Make sure to avoid noise as much as possible when building your training data. Always use the shortest phrase you can get to capture the full meaning of a category.
We’ve seen previously that people can phrase the same question in lots of different ways. Therefore, the more different ways of saying the same thing you include in the training data, the better your automation gets to understand the question.
It is almost impossible to come up with all the variants from your own memory, no matter how experienced you are in dealing with customers. You can overcome this by getting access and using historical conversations between your customers and agents such as emails, chat transcripts or voice transcripts. Instead of trying to guess what phrase a customer might use for a question, look at what phrases they’ve been using in the past to ask the same question.
The historical data is already available in your Helpdesk. You can look for these phrases by reading the conversations there, exporting the data to Excel or using a customer support analytics and automation app that loads, indexes and tags the historical conversations, making it available for searching and exploring.
In general, the more training data you have, the better. On the other side, building up the examples in each category is a manual task and very resource intensive, so there is a limit of how much data you can get.
While high performance algorithms, like Deep Neural Networks, need a large quantity of training data to begin with, the latest generation of deep learning algorithms applied to human language makes it possible to get started with much less. Now one can use existing machine learning models that were pre-trained on a huge dataset and transfer the knowledge to a new model that requires significantly less data to train. In machine learning jargon this new set of methods is called transfer learning. Most of the natural language APIs provided by major machine learning vendors are also using some form of transfer learning to speed up the training process.
The amount of training data you need also depends on the number of categories you have. Even though you can start with as little as 10-20 examples per category it is highly likely you need at least 100 examples in each, possibly more. This is still significantly less that the first generation of deep learning methods where the requirements were in the order of thousands per category.
Focusing on having a correct, clean and diverse training data will also help your algorithm learn with fewer examples. The better quality data you have, the less volume you need.
AI automation has great potential in helping support teams become more efficient and get better at serving their customers. In order to offload part of the work from human agents, an AI solution needs to learn how to understand what customers are asking.

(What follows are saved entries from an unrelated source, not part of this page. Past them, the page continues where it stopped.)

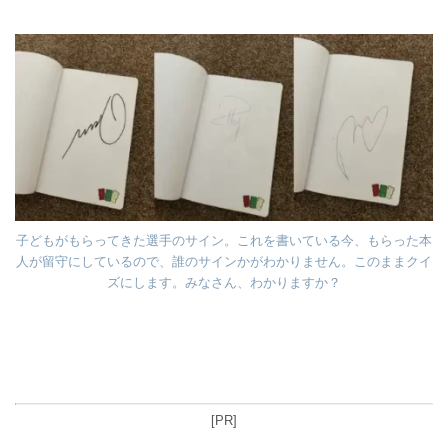
子どもがもらってきた選手のサイン。これを書いている今、もらった本
人が留守にしているので、誰のサインかがわかりません。このままクイ
ズにします。みなさん、わかりますか？
[PR]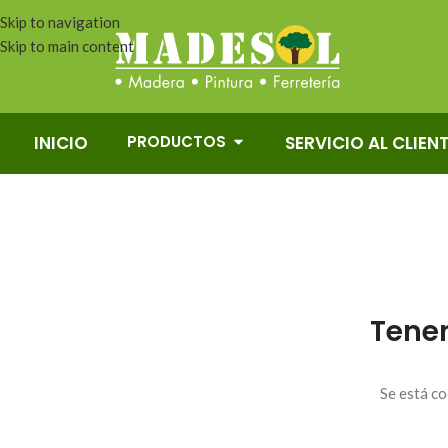
Skip to navigation
Skip to main content
PRODUCTOS
INICIO
SERVICIO AL CLIEN
Tene
Se está co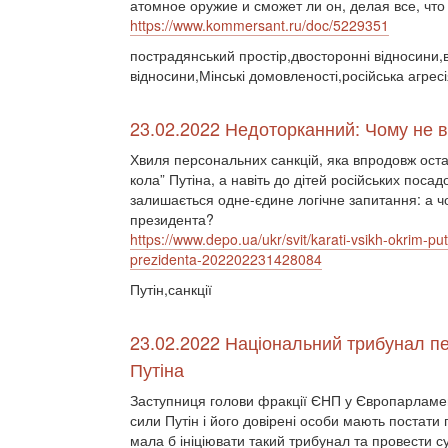
атомное оружие и сможет ли он, делая все, что
https://www.kommersant.ru/doc/5229351
пострадянський простір,двосторонні відносини,ві
відносини,Мінські домовленості,російська агре
23.02.2022 Недоторканний: Чому не в
Хвиля персональних санкцій, яка впродовж останн
кола” Путіна, а навіть до дітей російських поса
залишається одне-єдине логічне запитання: а чо
президента?
https://www.depo.ua/ukr/svit/karati-vsikh-okrim-pu
prezidenta-202202231428084
Путін,санкції
23.02.2022 Національний трибунал пе
Путіна
Заступниця голови фракції ЄНП у Європарламен
сили Путін і його довірені особи мають постат
мала б ініціювати такий трибунал та провести 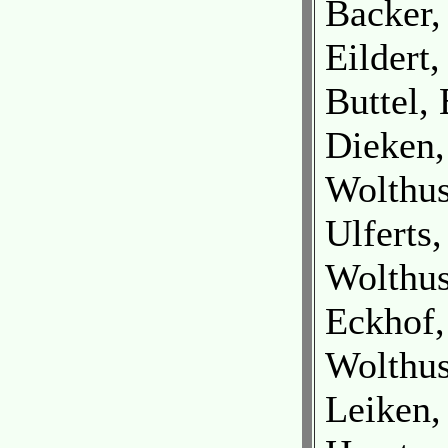
Backer,
Eildert
Buttel,
Dieken,
Wolthu
Ulferts,
Wolthu
Eckhof,
Wolthu
Leiken,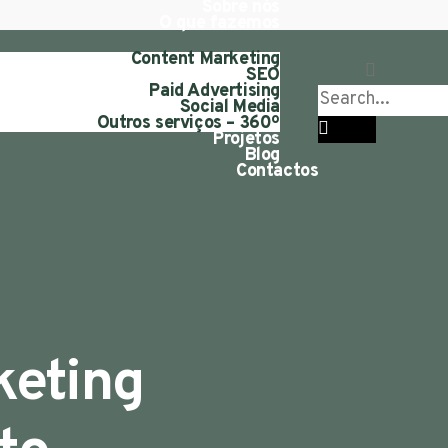
Sobre nós
O que fazemos
Content Marketing
SEO
Paid Advertising
Social Media
Outros serviços – 360º
Projetos
Blog
Contactos
keting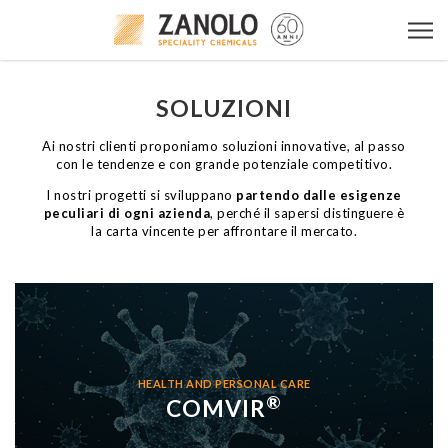
SOLUZIONI
Ai nostri clienti proponiamo soluzioni innovative, al passo
con le tendenze e con grande potenziale competitivo.
I nostri progetti si sviluppano
partendo dalle esigenze
peculiari di ogni azienda
, perché il sapersi distinguere è
la carta vincente per affrontare il mercato.
HEALTH AND PERSONAL CARE
®
COMVIR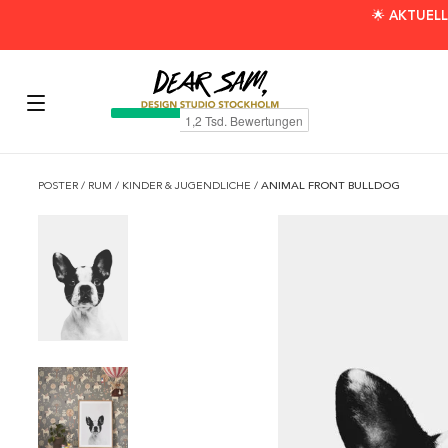
🌟 AKTUELL
POSTER
/
RUM
/
KINDER & JUGENDLICHE
/
ANIMAL FRONT BULLDOG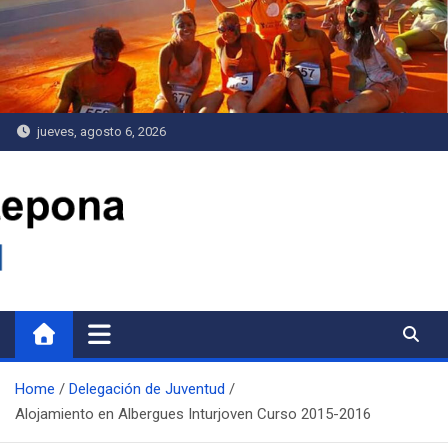
Saltar
al
contenido
jueves, agosto 6, 2026
Delegación de Juventud
Home
Delegación de Juventud
Alojamiento en Albergues Inturjoven Curso 2015-2016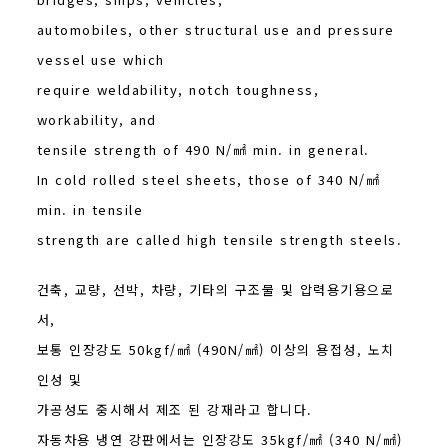
automobiles, other structural use and pressure
vessel use which
require weldability, notch toughness,
workability, and
tensile strength of 490 N/㎟ min. in general.
In cold rolled steel sheets, those of 340 N/㎟
min. in tensile
strength are called high tensile strength steels.
건축, 교량, 선박, 차량, 기타의 구조물 및 압력용기용으로
서,
보통 인장강도 50kgf/㎟ (490N/㎟) 이상의 용접성, 노치
인성 및
가공성도 중시해서 제조 된 강재라고 합니다.
자동차용 냉연 강판에서는 인장강도 35kgf/㎟ (340 N/㎟)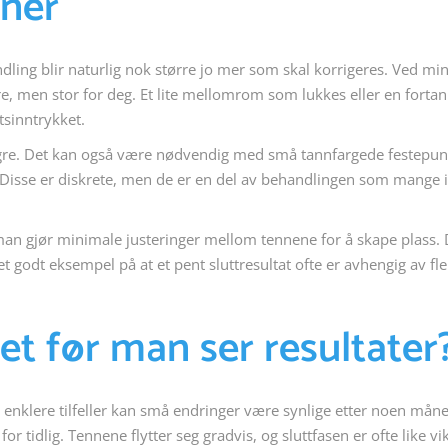
oner
ndling blir naturlig nok større jo mer som skal korrigeres. Ved mi
e, men stor for deg. Et lite mellomrom som lukkes eller en forta
sinntrykket.
engre. Det kan også være nødvendig med små tannfargede festepun
. Disse er diskrete, men de er en del av behandlingen som mange 
r man gjør minimale justeringer mellom tennene for å skape plass. 
 godt eksempel på at et pent sluttresultat ofte er avhengig av fle
det før man ser resultater
ed enklere tilfeller kan små endringer være synlige etter noen mån
for tidlig. Tennene flytter seg gradvis, og sluttfasen er ofte like vik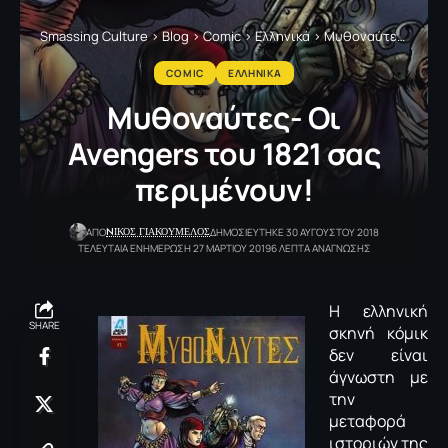
Smassing Culture
>
Blog
>
Comic
>
Ελληνικά
>
Μυθοναύτες- Οι Avengers του 1821 σας περιμένουν!
COMIC
ΕΛΛΗΝΙΚΑ
Μυθοναύτες- Οι
Avengers του 1821 σας
περιμένουν!
NΙΚΟΣ ΓΙΑΚΟΥΜΕΛΟΣ
ΑΠΟ
ΔΗΜΟΣΙΕΥΤΗΚΕ 30 ΑΥΓΟΥΣΤΟΥ 2018
ΤΕΛΕΥΤΑΙΑ ΕΝΗΜΕΡΩΣΗ 27 ΜΑΡΤΙΟΥ 2019
6 ΛΕΠΤΑ ΑΝΑΓΝΩΣΗΣ
Η ελληνική
SHARE
σκηνή κόμικ
δεν είναι
άγνωστη με
την
μεταφορά
ιστοριών της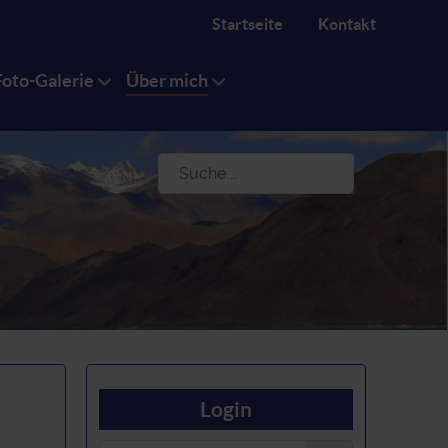
Startseite
Kontakt
Foto-Galerie
Über mich
Suchen
Login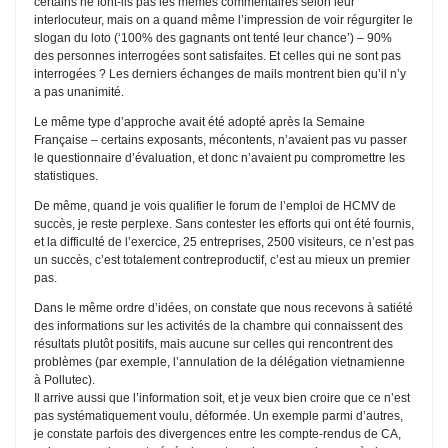
certains ne font-ils pas les mêmes commentaires selon leur
interlocuteur, mais on a quand même l’impression de voir régurgiter le
slogan du loto (‘100% des gagnants ont tenté leur chance’) – 90%
des personnes interrogées sont satisfaites. Et celles qui ne sont pas
interrogées ? Les derniers échanges de mails montrent bien qu’il n’y
a pas unanimité.
Le même type d’approche avait été adopté après la Semaine
Française – certains exposants, mécontents, n’avaient pas vu passer
le questionnaire d’évaluation, et donc n’avaient pu compromettre les
statistiques.
De même, quand je vois qualifier le forum de l’emploi de HCMV de
succès, je reste perplexe. Sans contester les efforts qui ont été fournis,
et la difficulté de l’exercice, 25 entreprises, 2500 visiteurs, ce n’est pas
un succès, c’est totalement contreproductif, c’est au mieux un premier
pas.
Dans le même ordre d’idées, on constate que nous recevons à satiété
des informations sur les activités de la chambre qui connaissent des
résultats plutôt positifs, mais aucune sur celles qui rencontrent des
problèmes (par exemple, l’annulation de la délégation vietnamienne
à Pollutec).
Il arrive aussi que l’information soit, et je veux bien croire que ce n’est
pas systématiquement voulu, déformée. Un exemple parmi d’autres,
je constate parfois des divergences entre les compte-rendus de CA,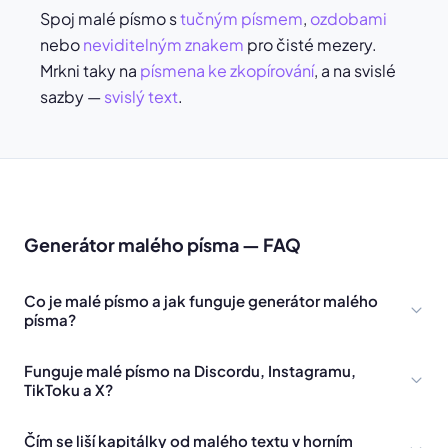
Spoj malé písmo s
tučným písmem
,
ozdobami
nebo
neviditelným znakem
pro čisté mezery.
Mrkni taky na
písmena ke zkopírování
, a na svislé
sazby —
svislý text
.
Generátor malého písma — FAQ
Co je malé písmo a jak funguje generátor malého
písma?
Funguje malé písmo na Discordu, Instagramu,
TikToku a X?
Čím se liší kapitálky od malého textu v horním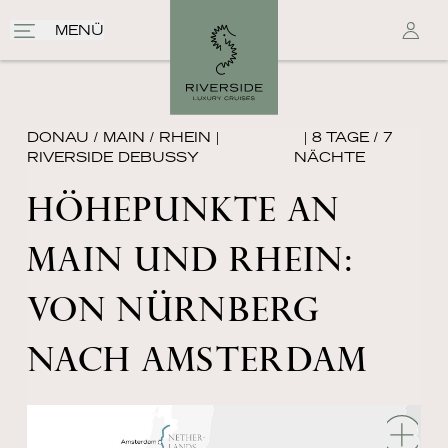
MENÜ
DONAU / MAIN / RHEIN
|
| 8 TAGE / 7
RIVERSIDE DEBUSSY
NÄCHTE
HÖHEPUNKTE AN
MAIN UND RHEIN:
VON NÜRNBERG
NACH AMSTERDAM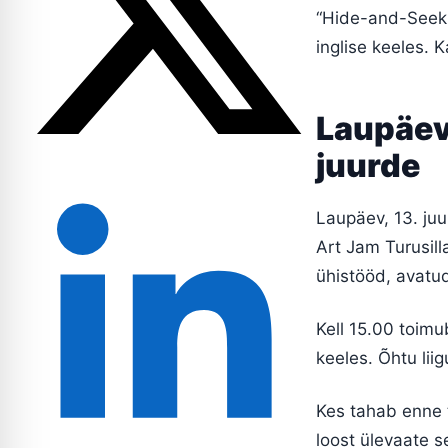
“Hide-and-Seek: 
inglise keeles. 
Laupäev
juurde
Laupäev, 13. juu
Art Jam Turusil
ühistööd, avatu
Kell 15.00 toimub
keeles. Õhtu liig
Kes tahab enne t
loost ülevaate s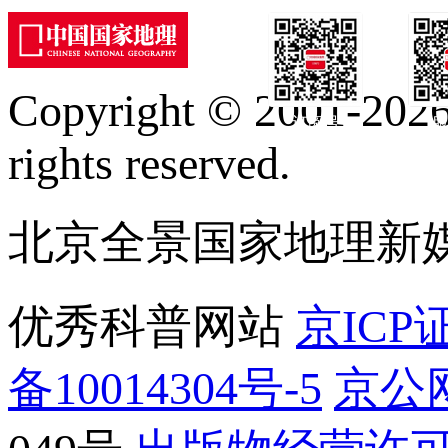
Copyright © 2001-2026 
订阅号
服
rights reserved.
北京全景国家地理新
优秀科普网站
京ICP证
备10014304号-5
京公网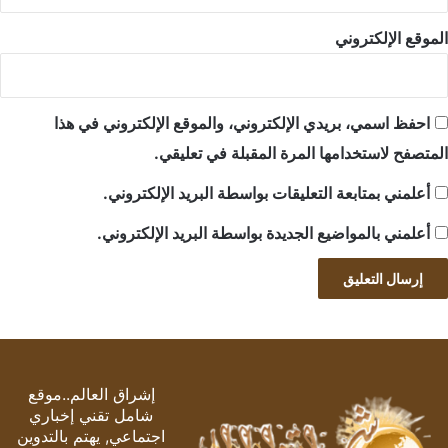
الموقع الإلكتروني
احفظ اسمي، بريدي الإلكتروني، والموقع الإلكتروني في هذا
المتصفح لاستخدامها المرة المقبلة في تعليقي.
أعلمني بمتابعة التعليقات بواسطة البريد الإلكتروني.
أعلمني بالمواضيع الجديدة بواسطة البريد الإلكتروني.
إشراق العالم..موقع
شامل تقني إخباري
اجتماعي, يهتم بالتدوين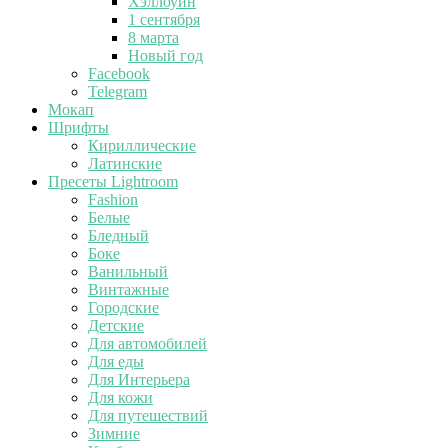
Хэллоуин
1 сентября
8 марта
Новый год
Facebook
Telegram
Мокап
Шрифты
Кириллические
Латинские
Пресеты Lightroom
Fashion
Белые
Бледный
Боке
Ванильный
Винтажные
Городские
Детские
Для автомобилей
Для еды
Для Интерьера
Для кожи
Для путешествий
Зимние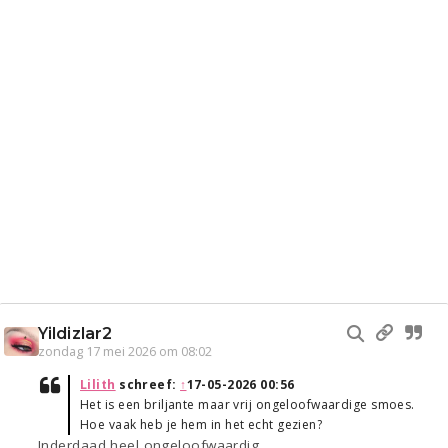
Yildizlar2
zondag 17 mei 2026 om 08:02
Lilith
schreef:
↑
17-05-2026 00:56
Het is een briljante maar vrij ongeloofwaardige smoes.
Hoe vaak heb je hem in het echt gezien?
Inderdaad heel ongeloofwaardig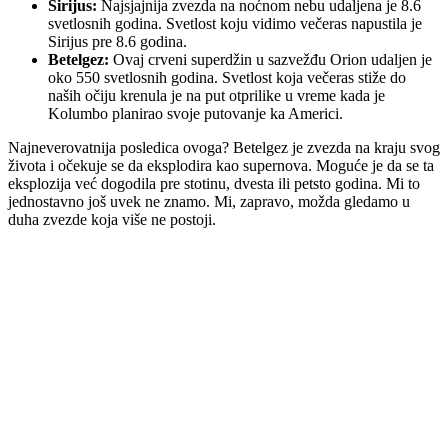
Sirijus:
Najsjajnija zvezda na noćnom nebu udaljena je 8.6
svetlosnih godina. Svetlost koju vidimo večeras napustila je
Sirijus pre 8.6 godina.
Betelgez:
Ovaj crveni superdžin u sazvežđu Orion udaljen je
oko 550 svetlosnih godina. Svetlost koja večeras stiže do
naših očiju krenula je na put otprilike u vreme kada je
Kolumbo planirao svoje putovanje ka Americi.
Najneverovatnija posledica ovoga? Betelgez je zvezda na kraju svog
života i očekuje se da eksplodira kao supernova. Moguće je da se ta
eksplozija već dogodila pre stotinu, dvesta ili petsto godina. Mi to
jednostavno još uvek ne znamo. Mi, zapravo, možda gledamo u
duha zvezde koja više ne postoji.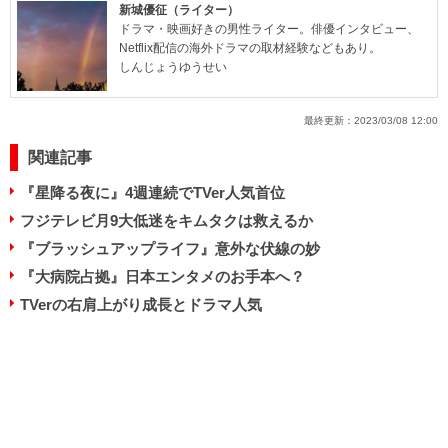
新城優征（ライター）
ドラマ・映画好きの男性ライター。俳優インタビュー、
Netflix配信の海外ドラマの取材経験などもあり。
しんじょうゆうせい
最終更新：
2023/03/08 12:00
関連記事
『星降る夜に』4週連続でTVer人気首位
フジテレビ月9大低迷をキムタクは救えるか
『ブラッシュアップライフ』意外な伏線の妙
『大病院占拠』日本エンタメのお手本へ？
TVerの右肩上がり成長とドラマ人気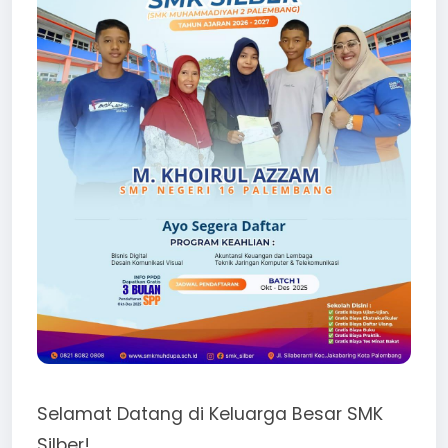
Selamat Datang di Keluarga Besar SMK
Silber!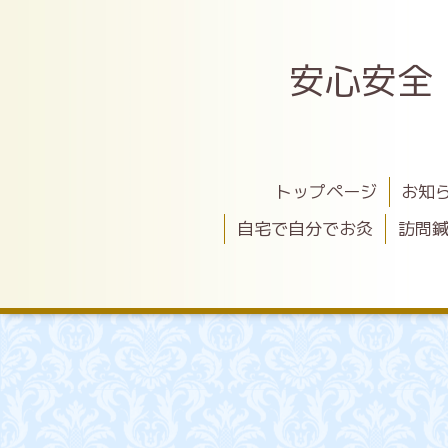
安心安全
トップページ
お知
自宅で自分でお灸
訪問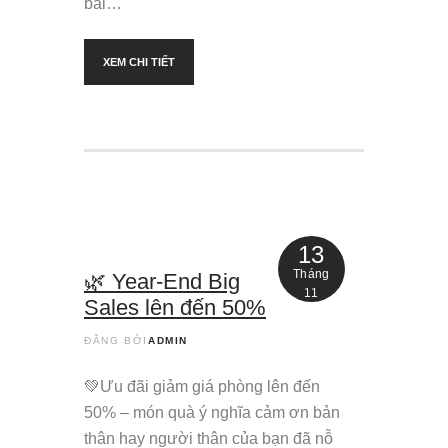
bài…
XEM CHI TIẾT
13
Tháng
🌿 Year-End Big
11
Sales lên đến 50%
ĐĂNG BỞI
ADMIN
💚Ưu đãi giảm giá phòng lên đến
50% – món quà ý nghĩa cảm ơn bản
thân hay người thân của bạn đã nỗ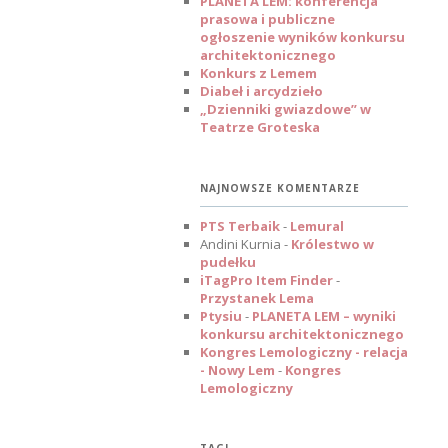
PLANETA LEM: konferencja
prasowa i publiczne
ogłoszenie wyników konkursu
architektonicznego
Konkurs z Lemem
Diabeł i arcydzieło
„Dzienniki gwiazdowe” w
Teatrze Groteska
NAJNOWSZE KOMENTARZE
PTS Terbaik
-
Lemural
Andini Kurnia
-
Królestwo w
pudełku
iTagPro Item Finder
-
Przystanek Lema
Ptysiu
-
PLANETA LEM – wyniki
konkursu architektonicznego
Kongres Lemologiczny - relacja
- Nowy Lem
-
Kongres
Lemologiczny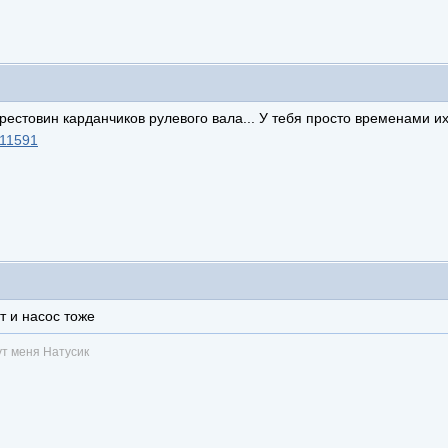
крестовин карданчиков рулевого вала... У тебя просто временами их
=11591
т и насос тоже
ут меня Натусик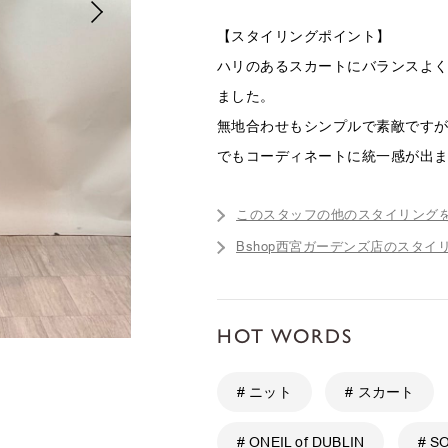
【スタイリングポイント】
ハリのあるスカートにバランスよ
ました。
無地合わせもシンプルで素敵です
でもコーディネートに統一感が出
このスタッフの他のスタイリング
Bshop西宮ガーデンズ店のスタイ
HOT WORDS
# ニット
# スカート
# ONEIL of DUBLIN
# S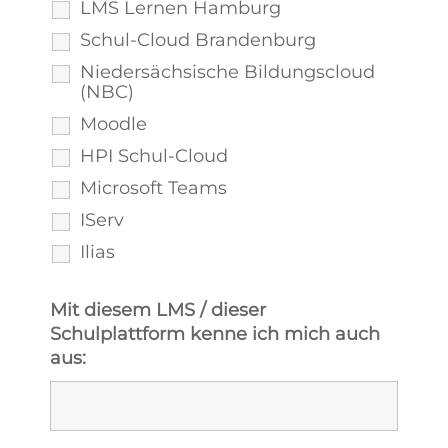
LMS Lernen Hamburg
Schul-Cloud Brandenburg
Niedersächsische Bildungscloud
(NBC)
Moodle
HPI Schul-Cloud
Microsoft Teams
IServ
Ilias
Mit diesem LMS / dieser
Schulplattform kenne ich mich auch
aus:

This is the core of any AI automation in customer service and also the most difficult part to implement. Human language has several characteristics (variety, ambiguity, linguistic context) that makes it very hard for machines to grasp. The latest generation of machine learning technology have made incredible progress in language understanding, but still requires rigorous work to teach. By focusing on having high quality training data that is correct, varied, clean and large enough, one can turn any AI initiative into a great success.